[What the task asks]
Count the lines below containing "pageBack"; state the number only.

[Data provided]
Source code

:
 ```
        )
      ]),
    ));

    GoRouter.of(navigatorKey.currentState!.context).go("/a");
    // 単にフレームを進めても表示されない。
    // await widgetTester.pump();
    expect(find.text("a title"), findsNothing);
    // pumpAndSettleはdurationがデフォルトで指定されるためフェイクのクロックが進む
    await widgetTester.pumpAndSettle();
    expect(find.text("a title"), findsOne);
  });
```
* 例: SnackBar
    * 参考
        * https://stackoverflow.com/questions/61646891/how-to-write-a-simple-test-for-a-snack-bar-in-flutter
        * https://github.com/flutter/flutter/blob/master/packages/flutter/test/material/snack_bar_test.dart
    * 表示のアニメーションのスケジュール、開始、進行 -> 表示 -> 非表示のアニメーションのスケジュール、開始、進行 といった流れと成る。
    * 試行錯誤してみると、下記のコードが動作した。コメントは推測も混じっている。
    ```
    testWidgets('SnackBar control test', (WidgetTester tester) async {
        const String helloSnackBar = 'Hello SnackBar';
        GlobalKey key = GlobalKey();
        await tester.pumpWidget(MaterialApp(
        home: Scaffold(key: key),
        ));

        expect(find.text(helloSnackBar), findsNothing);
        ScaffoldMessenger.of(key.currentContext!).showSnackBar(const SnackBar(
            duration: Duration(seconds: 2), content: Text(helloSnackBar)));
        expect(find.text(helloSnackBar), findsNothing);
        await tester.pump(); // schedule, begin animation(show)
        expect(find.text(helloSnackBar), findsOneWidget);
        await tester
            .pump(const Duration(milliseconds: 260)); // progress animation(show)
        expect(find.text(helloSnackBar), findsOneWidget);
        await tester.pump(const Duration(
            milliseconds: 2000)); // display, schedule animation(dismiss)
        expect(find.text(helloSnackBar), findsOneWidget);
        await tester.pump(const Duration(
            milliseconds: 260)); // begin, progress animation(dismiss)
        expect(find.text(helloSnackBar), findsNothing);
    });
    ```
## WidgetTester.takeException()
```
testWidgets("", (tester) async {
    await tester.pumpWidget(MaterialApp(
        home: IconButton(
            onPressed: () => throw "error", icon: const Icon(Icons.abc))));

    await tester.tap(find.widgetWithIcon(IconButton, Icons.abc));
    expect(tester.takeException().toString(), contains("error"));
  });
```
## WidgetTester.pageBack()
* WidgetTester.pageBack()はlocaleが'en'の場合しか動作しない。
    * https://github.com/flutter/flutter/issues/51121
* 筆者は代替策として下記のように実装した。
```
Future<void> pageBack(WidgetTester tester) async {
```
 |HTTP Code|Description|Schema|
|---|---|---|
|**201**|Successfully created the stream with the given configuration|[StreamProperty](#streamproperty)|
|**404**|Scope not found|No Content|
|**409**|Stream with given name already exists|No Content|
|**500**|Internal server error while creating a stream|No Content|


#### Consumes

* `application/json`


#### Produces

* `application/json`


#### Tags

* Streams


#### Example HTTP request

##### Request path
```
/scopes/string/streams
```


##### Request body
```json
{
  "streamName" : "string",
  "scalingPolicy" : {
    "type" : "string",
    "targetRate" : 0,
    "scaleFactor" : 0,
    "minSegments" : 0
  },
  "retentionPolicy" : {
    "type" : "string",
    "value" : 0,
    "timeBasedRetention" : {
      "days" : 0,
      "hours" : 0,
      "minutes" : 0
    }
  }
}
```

[Final answer]
3